Cousu main

La chirurgie à l’hôpital de Grenoble, XVIIIe siècle-XXIe siècle

A partir du 20 octobre – Tous les mardi de 12h30 à 17h – Entrée libre et gratuite

Au début du XXe siècle, la main reste l’outil prépondérant de l’acte opératoire. Le perfectionnement d’instruments adaptés aux techniques opératoires et l’organisation d’espaces dédiés contribuent au développement de la chirurgie hospitalière. En 1950, l’hôpital compte deux services de chirurgie générale et quelques-uns de spécialités.
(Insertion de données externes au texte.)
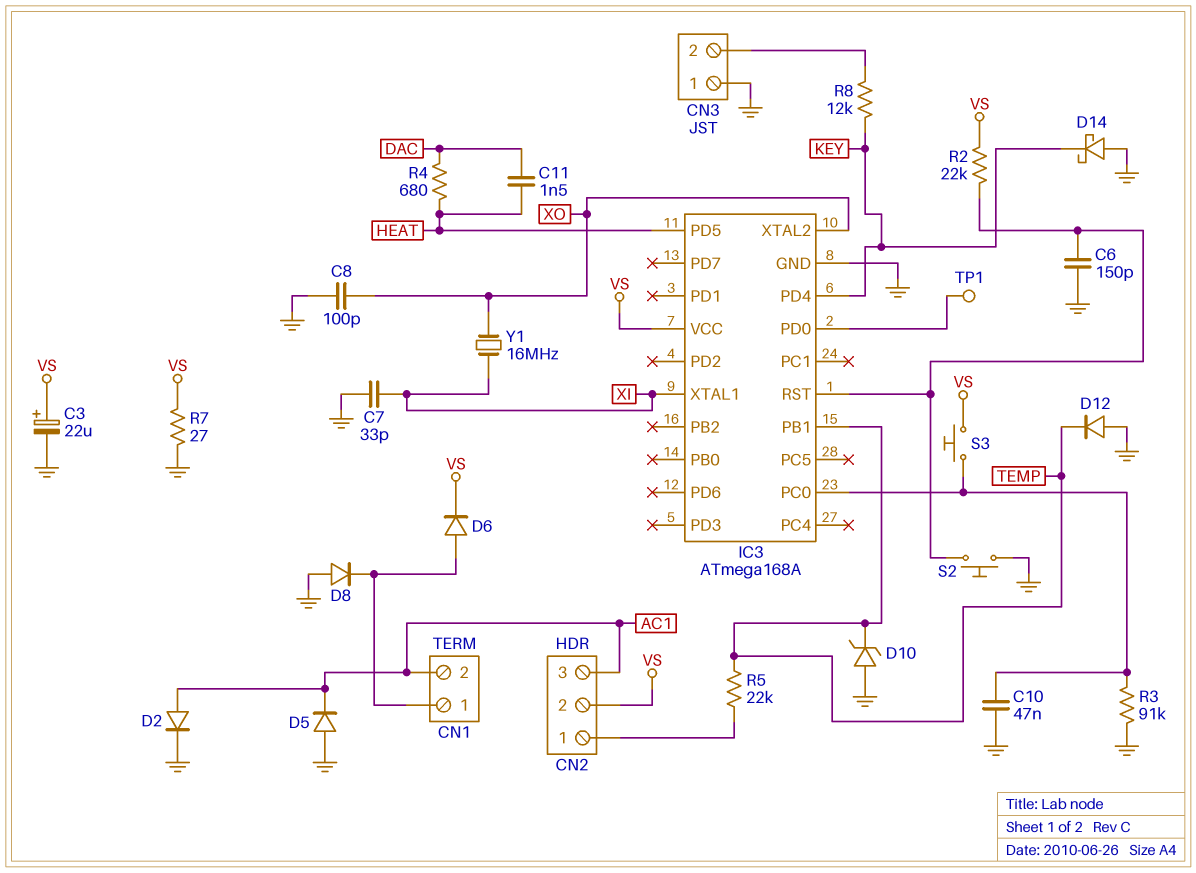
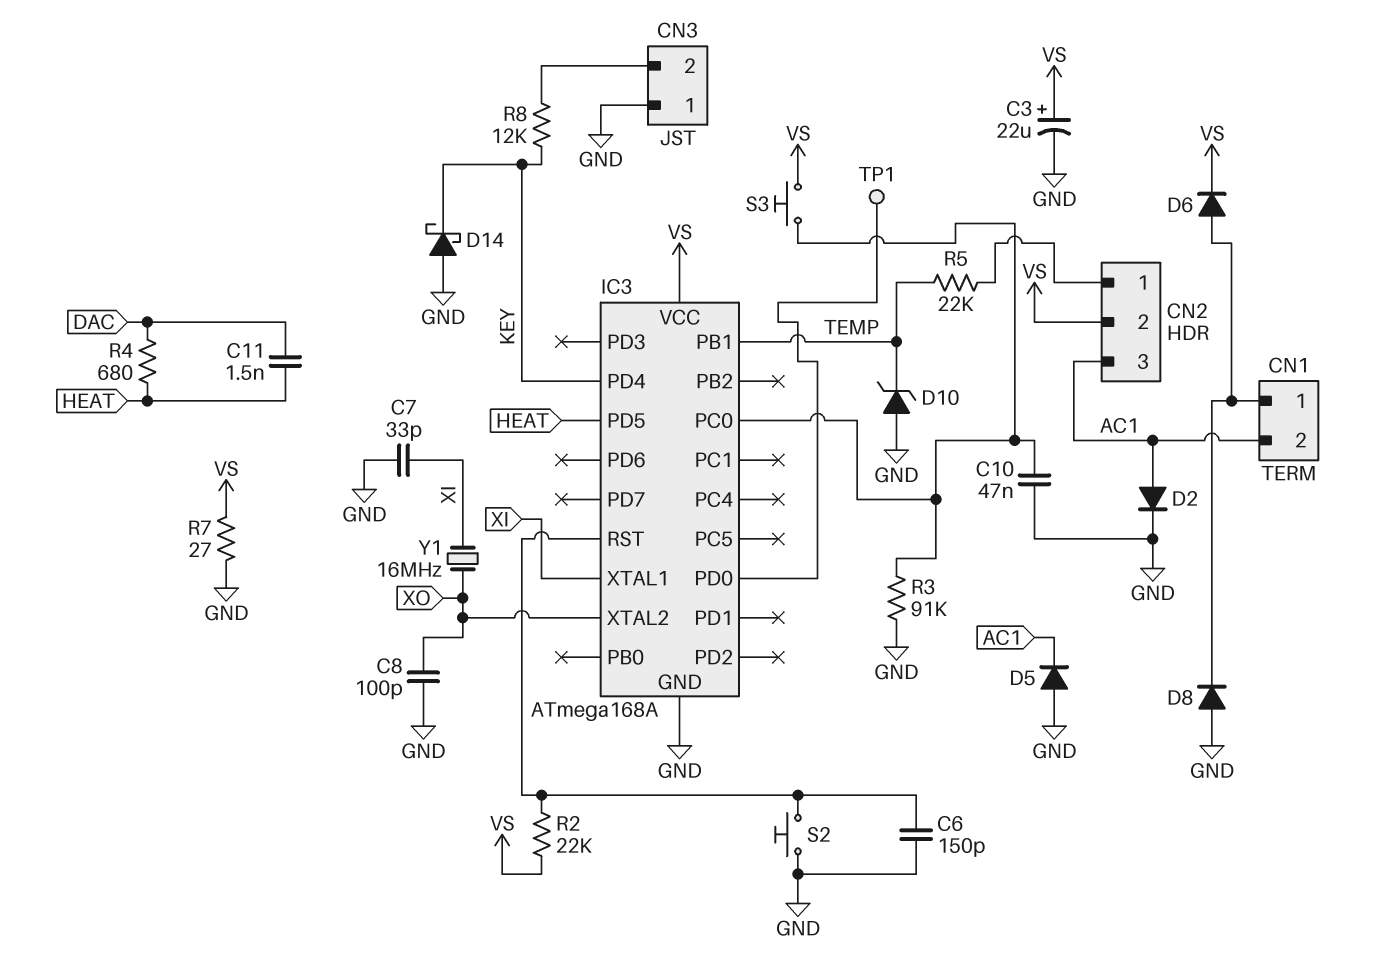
D12: diode (A GND, K TEMP) -> none

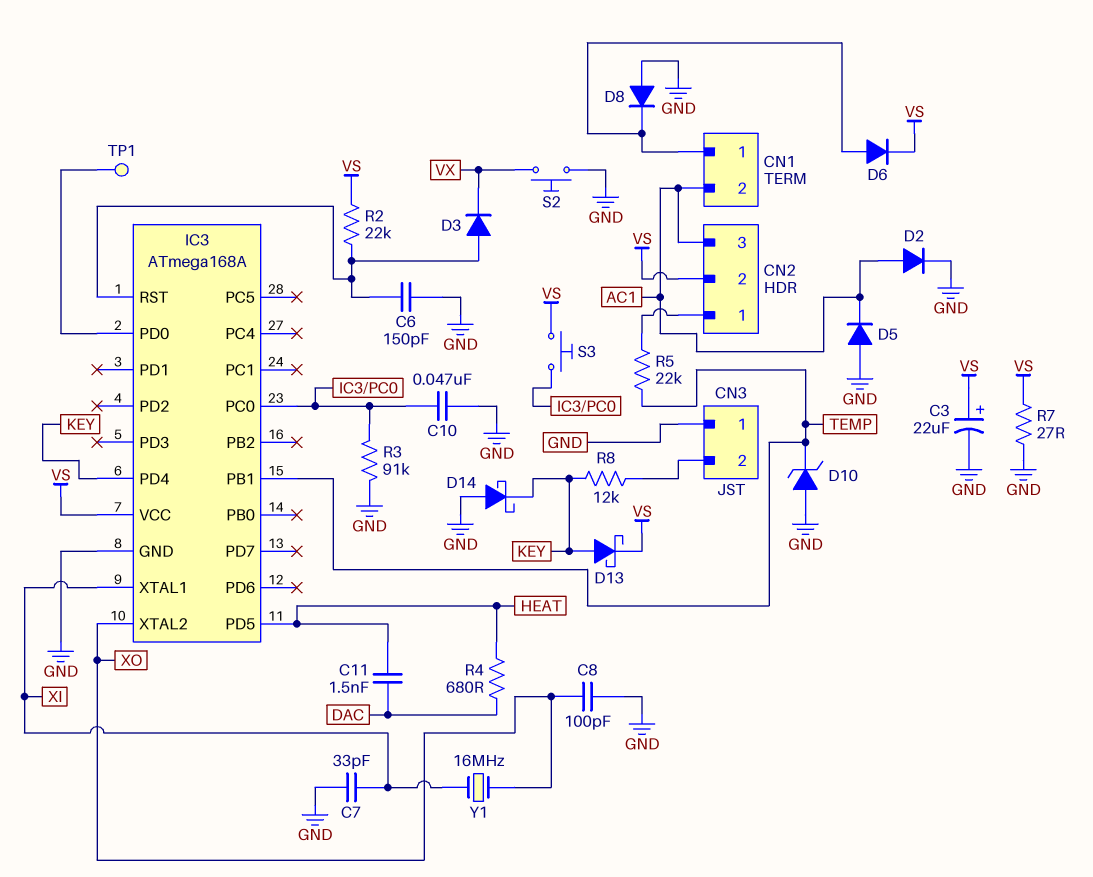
D3: none -> diode (A IC3/RST, K VX)
D13: none -> schottky (A KEY, K VS)
S2: button (GND, IC3/RST) -> button (GND, VX)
Les progrès de
l’anesthésie, de la réanimation et le développement des antibiotiques vont révolutionner l’exercice chirurgical. À partir de 1962, les disciplines
s’individualisent au sein de services spécifiques.
À Échirolles, dans le nouvel Hôpital Sud, puis à La Tronche dans l’Hôpital des Sablons, le progrès ne tient plus seulement à la dextérité du chirurgien
mais aux conditions d’exercice, avec le concours d’équipes qualifiées, et aux conditions d’hygiène qu’offrent les nouveaux blocs opératoires.
Au cours des années 80, l’imagerie médicale et les techniques de chirurgie vidéo-assistée conditionnent de nouvelles pratiques.

Acteurs de la recherche, chirurgiens, informaticiens et radiologues collaborent pour guider les gestes médicaux et chirurgicaux par ordinateur et désormais, les blocs opératoires s’apparentent à de véritables plateaux techniques.
À l’heure où le Centre hospitalier universitaire Grenoble Alpes inaugure le nouveau plateau interventionnel, cette exposition, à travers des objets, des livres et des documents iconographiques, permet de mesurer le chemin
parcouru et d’apprécier l’amélioration des conditions de prise en charge du patient.